Individuelle Faktoren
Anstrengung reduziert die Harnproduktion aufgrund einer komplexen Kombination von Körperreaktionen. Bei einem Versuch in Bezug auf das Alter und die Wirkung des Untergetauchtseins fiel die Diurese bei älteren Personen (62 bis 74 Jahre) im Vergleich zu jüngeren (21 bis 28 Jahre) größer aus und trat auch schneller ein, auch bei einer vergleichbar großen, ins Körperzentrum verschobenen Blutmenge. Furcht, ängstliche Vorahnung und emotionaler Stress wirken sich verstärkend auf die neuralen Signale an die Nieren aus und erhöhen die Harnproduktion.
Unbekannte Faktoren
Wenngleich sich die Diurese mit der Tauchtiefe nicht verändert, nahm sie während Versuchen mit tiefen Sättigungstauchgängen in trockenen Druckkammern zu.
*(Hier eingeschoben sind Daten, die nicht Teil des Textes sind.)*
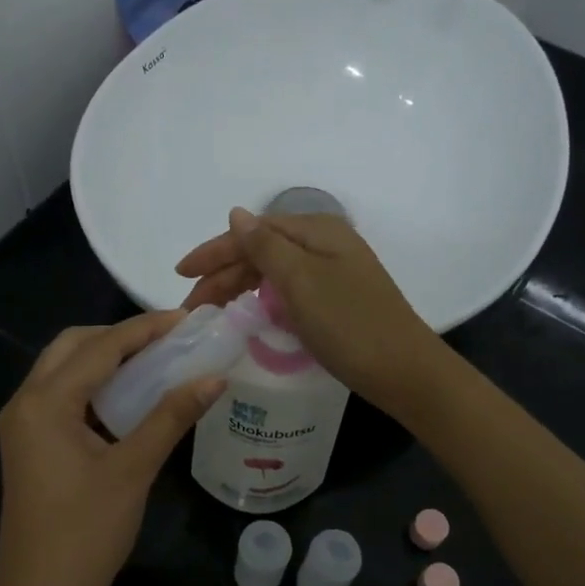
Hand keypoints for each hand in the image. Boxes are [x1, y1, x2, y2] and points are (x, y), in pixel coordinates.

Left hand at [0, 312, 225, 585]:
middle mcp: (25, 402)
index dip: (146, 329)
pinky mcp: (30, 443)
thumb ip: (171, 417)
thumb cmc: (85, 533)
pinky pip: (62, 396)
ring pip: (64, 369)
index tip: (187, 319)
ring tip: (155, 360)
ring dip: (105, 359)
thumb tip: (214, 378)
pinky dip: (94, 386)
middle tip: (168, 341)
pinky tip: (129, 396)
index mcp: (45, 402)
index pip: (101, 348)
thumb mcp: (133, 470)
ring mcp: (23, 424)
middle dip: (120, 337)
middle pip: (73, 346)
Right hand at [175, 208, 441, 415]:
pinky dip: (263, 299)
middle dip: (223, 274)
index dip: (214, 251)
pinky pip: (288, 290)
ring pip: (273, 271)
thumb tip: (235, 213)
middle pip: (261, 250)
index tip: (180, 274)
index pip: (253, 231)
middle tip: (192, 307)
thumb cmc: (349, 324)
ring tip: (212, 312)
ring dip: (239, 287)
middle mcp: (325, 244)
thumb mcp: (301, 281)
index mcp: (317, 231)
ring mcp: (333, 272)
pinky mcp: (336, 299)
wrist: (404, 371)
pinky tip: (249, 314)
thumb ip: (265, 246)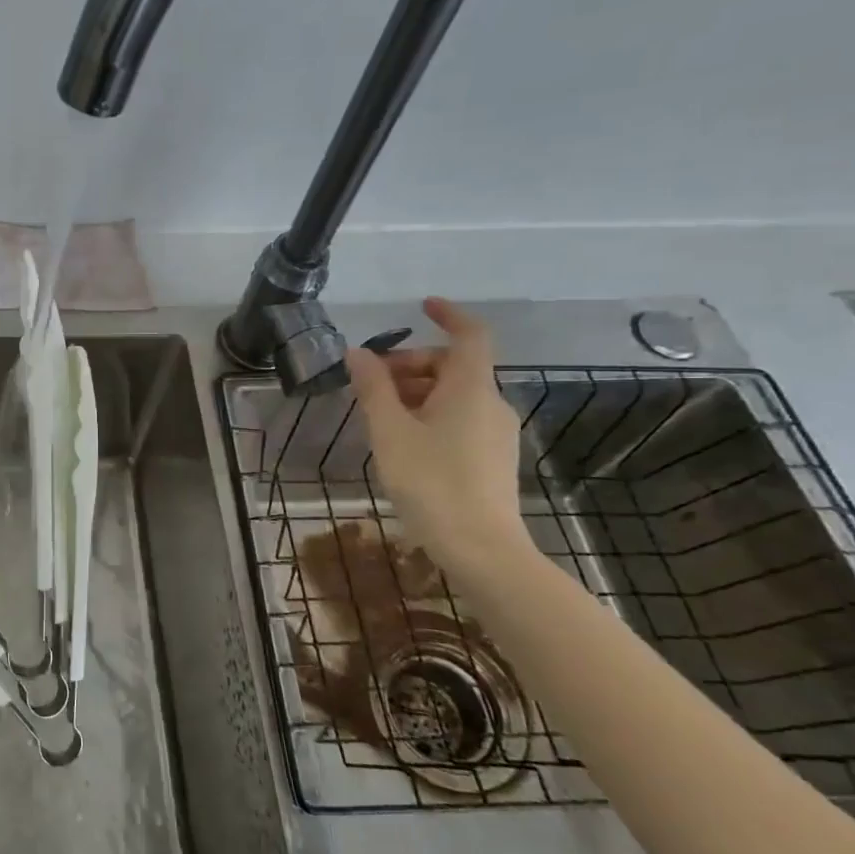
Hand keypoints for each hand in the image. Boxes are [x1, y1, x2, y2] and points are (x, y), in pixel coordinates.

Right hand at [344, 298, 527, 574]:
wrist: (480, 548)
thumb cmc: (431, 482)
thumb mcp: (390, 432)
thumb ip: (373, 388)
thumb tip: (359, 354)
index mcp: (470, 388)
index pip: (470, 335)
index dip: (448, 314)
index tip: (421, 306)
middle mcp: (490, 403)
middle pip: (453, 366)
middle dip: (411, 365)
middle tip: (370, 383)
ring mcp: (495, 432)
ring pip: (454, 394)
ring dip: (416, 392)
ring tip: (378, 416)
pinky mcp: (493, 457)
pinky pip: (459, 418)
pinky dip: (429, 414)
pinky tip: (402, 441)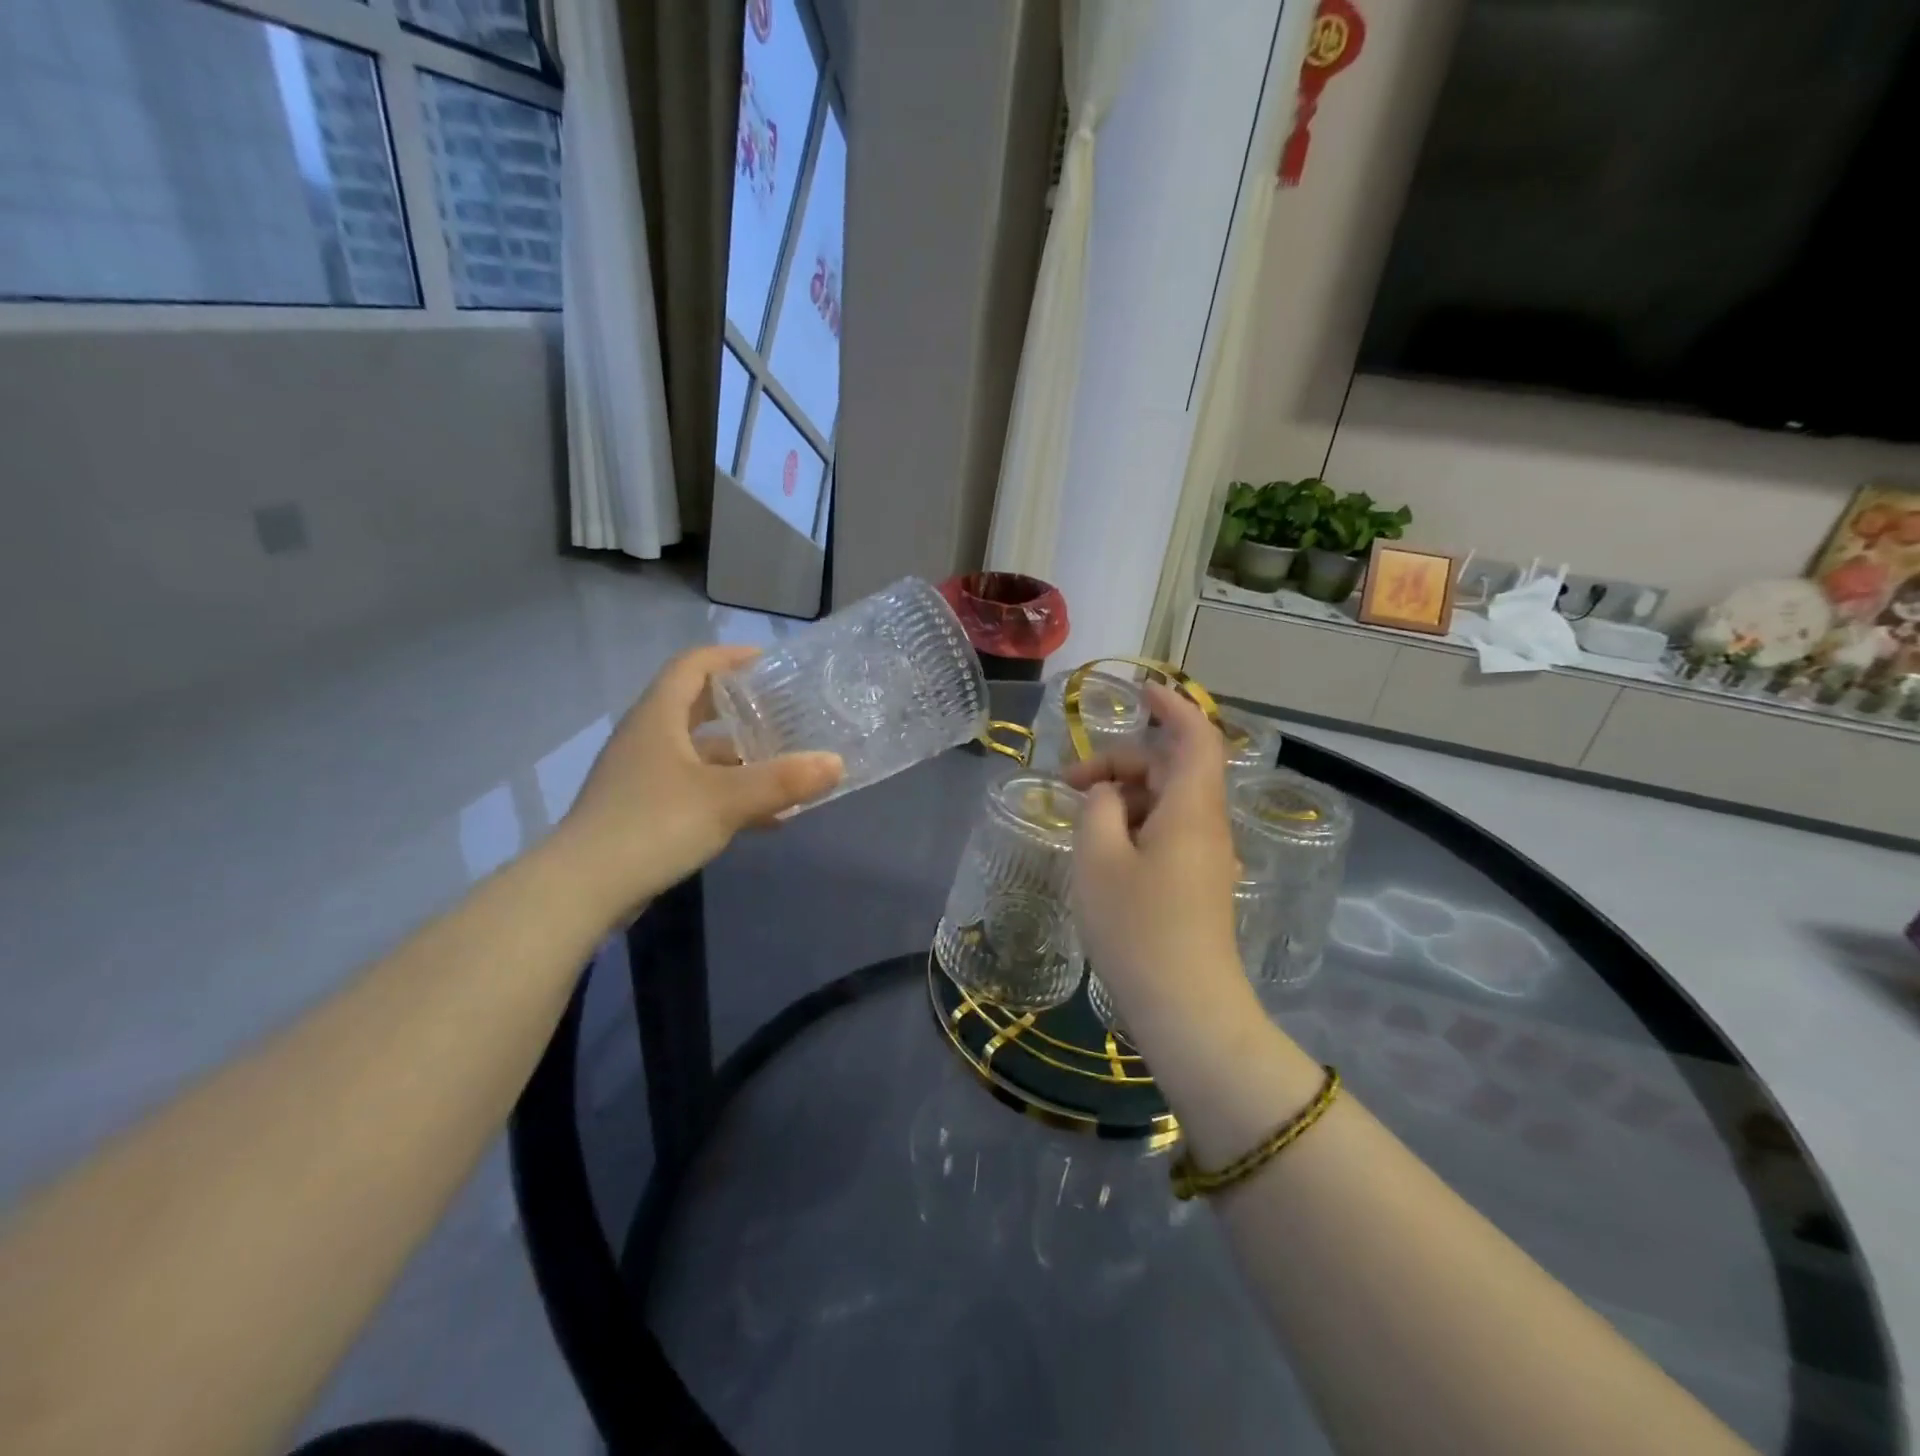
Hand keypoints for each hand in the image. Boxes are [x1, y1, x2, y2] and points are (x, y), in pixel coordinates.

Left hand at [554, 645, 842, 922]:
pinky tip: (766, 818)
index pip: (693, 666)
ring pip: (699, 754)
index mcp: (658, 718)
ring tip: (787, 767)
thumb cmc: (652, 825)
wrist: (582, 890)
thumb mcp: (726, 800)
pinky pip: (695, 789)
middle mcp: (648, 738)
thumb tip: (837, 763)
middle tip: (784, 712)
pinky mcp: (644, 811)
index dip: (730, 657)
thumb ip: (783, 781)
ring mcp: (643, 777)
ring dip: (741, 757)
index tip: (770, 663)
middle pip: (697, 708)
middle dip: (742, 709)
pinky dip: (729, 794)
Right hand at [1063, 686, 1251, 1039]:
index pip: (1195, 735)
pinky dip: (1134, 825)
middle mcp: (1206, 825)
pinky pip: (1167, 833)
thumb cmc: (1138, 927)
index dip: (1171, 706)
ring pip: (1166, 803)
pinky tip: (1102, 851)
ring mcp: (1205, 857)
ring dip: (1124, 798)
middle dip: (1120, 763)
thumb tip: (1105, 794)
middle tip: (1069, 782)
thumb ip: (1097, 810)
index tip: (1139, 691)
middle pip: (1170, 769)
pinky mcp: (1197, 884)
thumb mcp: (1098, 859)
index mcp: (1191, 807)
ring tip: (1078, 819)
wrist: (1187, 1009)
Wir wissen nicht genau warum, aber der erhöhte Gasdruck und die erhöhte Gasdichte könnten Faktoren sein, ebenso der verminderte Flüssigkeitsverlust über die Haut. Der Körper wird in letzterem Fall den alternativen Weg zur Entsorgung von Wasser wählen.
Ein Mythos über den Harndrang
Es ist nicht richtig, dass man die Hand einer schlafenden Person in Wasser (gleich welcher Temperatur) halten kann und damit einen verstärkten Harndrang während des Schlafs auslöst.
Zusammenfassung
Das Untergetauchtsein ist nicht allein Ursache, zu einer verstärkten Diurese tragen viele Faktoren bei. Die Flüssigkeitsmenge wird durch Kombinationen von mechanischen, neuralen, umweltbedingten und chemischen Einflüssen mittels komplexer Rückkopplungsschleifen reguliert. Andererseits reduziert sich manchmal alles darauf, "dass Sie nun einmal müssen, wenn Sie müssen."